─── Data for review ───

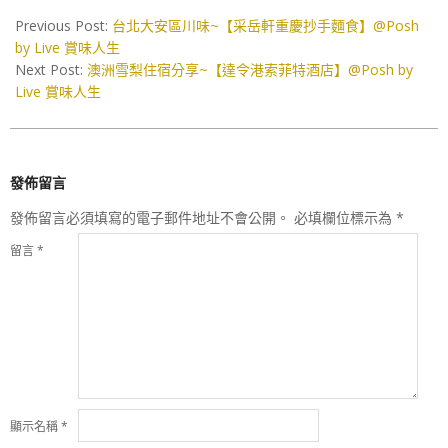
10-
Previous Post:
台北大安區川味~【采岳軒重慶抄手麵食】@Posh
02
by Live 賞味人生
Next Post:
澳洲雪梨住宿分享~【達令港索菲特酒店】@Posh by
Live 賞味人生
發佈留言
發佈留言必須填寫的電子郵件地址不會公開。
必填欄位標示為
*
留言
*
顯示名稱
*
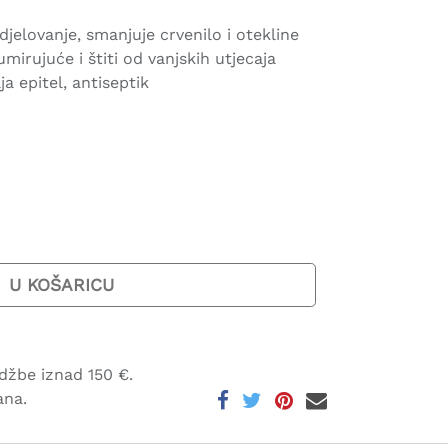
jelovanje, smanjuje crvenilo i otekline
mirujuće i štiti od vanjskih utjecaja
a epitel, antiseptik
U KOŠARICU
džbe iznad 150 €.
ana.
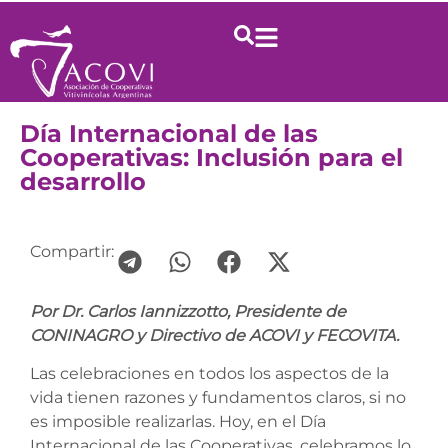
Día Internacional de las
Cooperativas: Inclusión para el
desarrollo
Compartir:
Por Dr. Carlos Iannizzotto, Presidente de
CONINAGRO y Directivo de ACOVI y FECOVITA.
Las celebraciones en todos los aspectos de la
vida tienen razones y fundamentos claros, si no
es imposible realizarlas. Hoy, en el Día
Internacional de las Cooperativas, celebramos lo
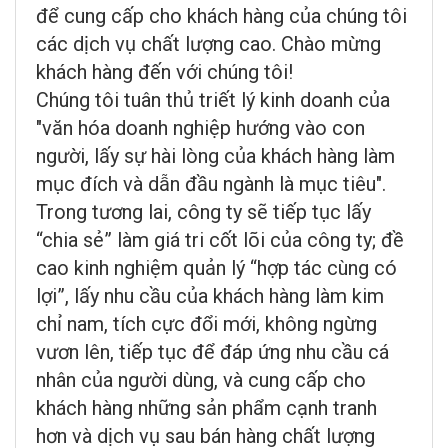
để cung cấp cho khách hàng của chúng tôi
các dịch vụ chất lượng cao. Chào mừng
khách hàng đến với chúng tôi!
Chúng tôi tuân thủ triết lý kinh doanh của
"văn hóa doanh nghiệp hướng vào con
người, lấy sự hài lòng của khách hàng làm
mục đích và dẫn đầu ngành là mục tiêu".
Trong tương lai, công ty sẽ tiếp tục lấy
“chia sẻ” làm giá tri cốt lõi của công ty; đề
cao kinh nghiệm quản lý “hợp tác cùng có
lợi”, lấy nhu cầu của khách hàng làm kim
chỉ nam, tích cực đổi mới, không ngừng
vươn lên, tiếp tục để đáp ứng nhu cầu cá
nhân của người dùng, và cung cấp cho
khách hàng những sản phẩm cạnh tranh
hơn và dịch vụ sau bán hàng chất lượng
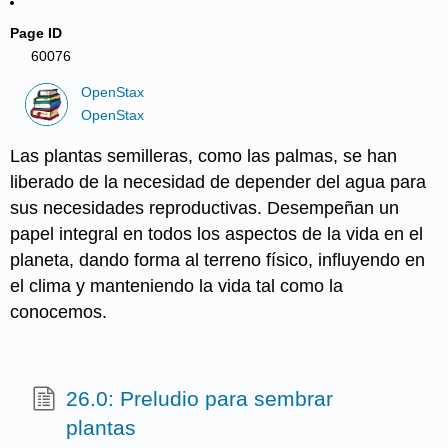
Page ID
60076
OpenStax
OpenStax
Las plantas semilleras, como las palmas, se han
liberado de la necesidad de depender del agua para
sus necesidades reproductivas. Desempeñan un
papel integral en todos los aspectos de la vida en el
planeta, dando forma al terreno físico, influyendo en
el clima y manteniendo la vida tal como la
conocemos.
26.0: Preludio para sembrar
plantas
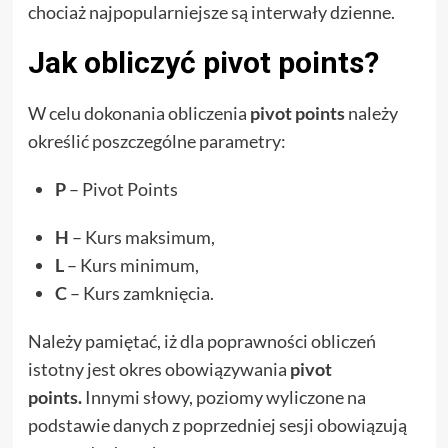
chociaż najpopularniejsze są interwały dzienne.
Jak obliczyć pivot points?
W celu dokonania obliczenia
pivot points
należy
określić poszczególne parametry:
P
– Pivot Points
H
– Kurs maksimum,
L
– Kurs minimum,
C
– Kurs zamknięcia.
Należy pamiętać, iż dla poprawności obliczeń
istotny jest okres obowiązywania
pivot
points.
Innymi słowy, poziomy wyliczone na
podstawie danych z poprzedniej sesji obowiązują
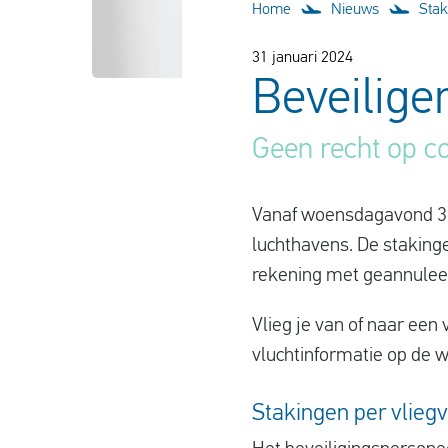
Home
Nieuws
Stak
31 januari 2024
Beveilige
Geen recht op c
Vanaf woensdagavond 31 
luchthavens. De stakinge
rekening met geannuleer
Vlieg je van of naar een 
vluchtinformatie op de we
Stakingen per vlieg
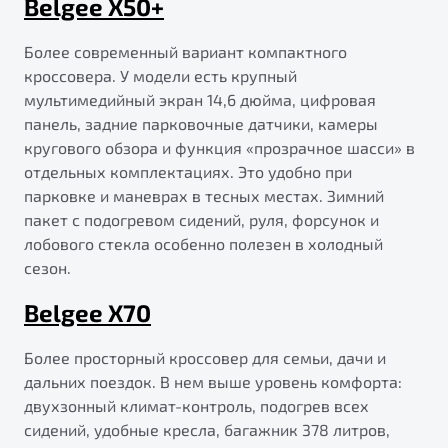
Belgee X50+
Более современный вариант компактного
кроссовера. У модели есть крупный
мультимедийный экран 14,6 дюйма, цифровая
панель, задние парковочные датчики, камеры
кругового обзора и функция «прозрачное шасси» в
отдельных комплектациях. Это удобно при
парковке и маневрах в тесных местах. Зимний
пакет с подогревом сидений, руля, форсунок и
лобового стекла особенно полезен в холодный
сезон.
Belgee X70
Более просторный кроссовер для семьи, дачи и
дальних поездок. В нем выше уровень комфорта:
двухзонный климат-контроль, подогрев всех
сидений, удобные кресла, багажник 378 литров,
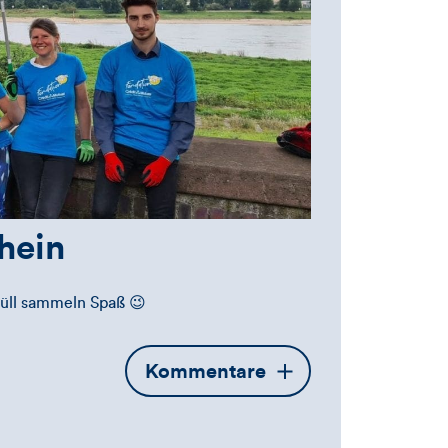
hein
Müll sammeln Spaß 😉
Öffnet
Kommentare
die
Kommentarbox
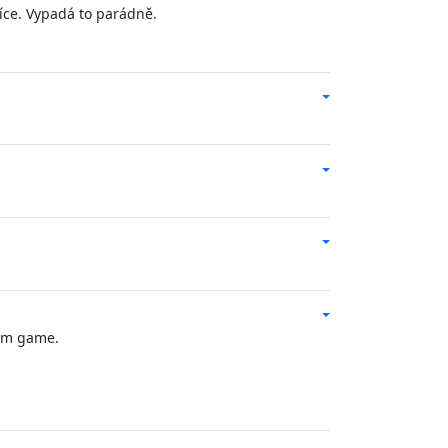
íce. Vypadá to parádně.
ilm game.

───

• [To-do item] Copy every line of text in the material above word for word, and leave the pictures out.

• [The completed task]
10-
Previous Post:
台北大安區川味~【采岳軒重慶抄手麵食】@Posh
02
by Live 賞味人生
Next Post:
澳洲雪梨住宿分享~【達令港索菲特酒店】@Posh by
Live 賞味人生
發佈留言
發佈留言必須填寫的電子郵件地址不會公開。
必填欄位標示為
*
留言
*
顯示名稱
*
jelovanje, smanjuje crvenilo i otekline
mirujuće i štiti od vanjskih utjecaja
a epitel, antiseptik
U KOŠARICU
džbe iznad 150 €.
ana.
Día Internacional de las
Cooperativas: Inclusión para el
desarrollo
Compartir:
Por Dr. Carlos Iannizzotto, Presidente de
CONINAGRO y Directivo de ACOVI y FECOVITA.
Las celebraciones en todos los aspectos de la
vida tienen razones y fundamentos claros, si no
es imposible realizarlas. Hoy, en el Día
Internacional de las Cooperativas, celebramos lo
để cung cấp cho khách hàng của chúng tôi
các dịch vụ chất lượng cao. Chào mừng
khách hàng đến với chúng tôi!
Chúng tôi tuân thủ triết lý kinh doanh của
"văn hóa doanh nghiệp hướng vào con
người, lấy sự hài lòng của khách hàng làm
mục đích và dẫn đầu ngành là mục tiêu".
Trong tương lai, công ty sẽ tiếp tục lấy
“chia sẻ” làm giá tri cốt lõi của công ty; đề
cao kinh nghiệm quản lý “hợp tác cùng có
lợi”, lấy nhu cầu của khách hàng làm kim
chỉ nam, tích cực đổi mới, không ngừng
vươn lên, tiếp tục để đáp ứng nhu cầu cá
nhân của người dùng, và cung cấp cho
khách hàng những sản phẩm cạnh tranh
hơn và dịch vụ sau bán hàng chất lượng
Page ID
60076
OpenStax
OpenStax
Las plantas semilleras, como las palmas, se han
liberado de la necesidad de depender del agua para
sus necesidades reproductivas. Desempeñan un
papel integral en todos los aspectos de la vida en el
planeta, dando forma al terreno físico, influyendo en
el clima y manteniendo la vida tal como la
conocemos.
26.0: Preludio para sembrar
plantas
chociaż najpopularniejsze są interwały dzienne.
Jak obliczyć pivot points?
W celu dokonania obliczenia
pivot points
należy
określić poszczególne parametry:
P
– Pivot Points
H
– Kurs maksimum,
L
– Kurs minimum,
C
– Kurs zamknięcia.
Należy pamiętać, iż dla poprawności obliczeń
istotny jest okres obowiązywania
pivot
points.
Innymi słowy, poziomy wyliczone na
podstawie danych z poprzedniej sesji obowiązują
Home
Nieuws
Stak
31 januari 2024
Beveilige
Geen recht op c
Vanaf woensdagavond 31 
luchthavens. De stakinge
rekening met geannuleer
Vlieg je van of naar een 
vluchtinformatie op de we
Stakingen per vlieg
Belgee X50+
Более современный вариант компактного
кроссовера. У модели есть крупный
мультимедийный экран 14,6 дюйма, цифровая
панель, задние парковочные датчики, камеры
кругового обзора и функция «прозрачное шасси» в
отдельных комплектациях. Это удобно при
парковке и маневрах в тесных местах. Зимний
пакет с подогревом сидений, руля, форсунок и
лобового стекла особенно полезен в холодный
сезон.
Belgee X70
Более просторный кроссовер для семьи, дачи и
дальних поездок. В нем выше уровень комфорта:
двухзонный климат-контроль, подогрев всех
сидений, удобные кресла, багажник 378 литров,
hein
Müll sammeln Spaß 😉
Öffnet
Kommentare
die
Kommentarbox
íce. Vypadá to parádně.
ilm game.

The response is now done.